= WORK TO BE COMPLETED =
Return each record exactly as it appears, so that nothing is dropped or altered.

Stored data

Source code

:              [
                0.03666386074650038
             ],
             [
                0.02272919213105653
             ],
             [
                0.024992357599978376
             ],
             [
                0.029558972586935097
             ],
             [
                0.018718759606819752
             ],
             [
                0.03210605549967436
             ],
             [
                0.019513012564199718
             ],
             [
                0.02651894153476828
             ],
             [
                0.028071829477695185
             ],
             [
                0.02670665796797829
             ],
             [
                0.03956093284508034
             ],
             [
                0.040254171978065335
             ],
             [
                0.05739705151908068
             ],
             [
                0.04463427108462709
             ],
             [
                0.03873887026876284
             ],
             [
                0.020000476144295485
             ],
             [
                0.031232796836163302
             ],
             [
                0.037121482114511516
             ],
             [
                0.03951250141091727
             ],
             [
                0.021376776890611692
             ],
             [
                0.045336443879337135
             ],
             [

= ANSWER SECTION =
Source code

:              [
                0.03666386074650038
             ],
             [
                0.02272919213105653
             ],
             [
                0.024992357599978376
             ],
             [
                0.029558972586935097
             ],
             [
                0.018718759606819752
             ],
             [
                0.03210605549967436
             ],
             [
                0.019513012564199718
             ],
             [
                0.02651894153476828
             ],
             [
                0.028071829477695185
             ],
             [
                0.02670665796797829
             ],
             [
                0.03956093284508034
             ],
             [
                0.040254171978065335
             ],
             [
                0.05739705151908068
             ],
             [
                0.04463427108462709
             ],
             [
                0.03873887026876284
             ],
             [
                0.020000476144295485
             ],
             [
                0.031232796836163302
             ],
             [
                0.037121482114511516
             ],
             [
                0.03951250141091727
             ],
             [
                0.021376776890611692
             ],
             [
                0.045336443879337135
             ],
             [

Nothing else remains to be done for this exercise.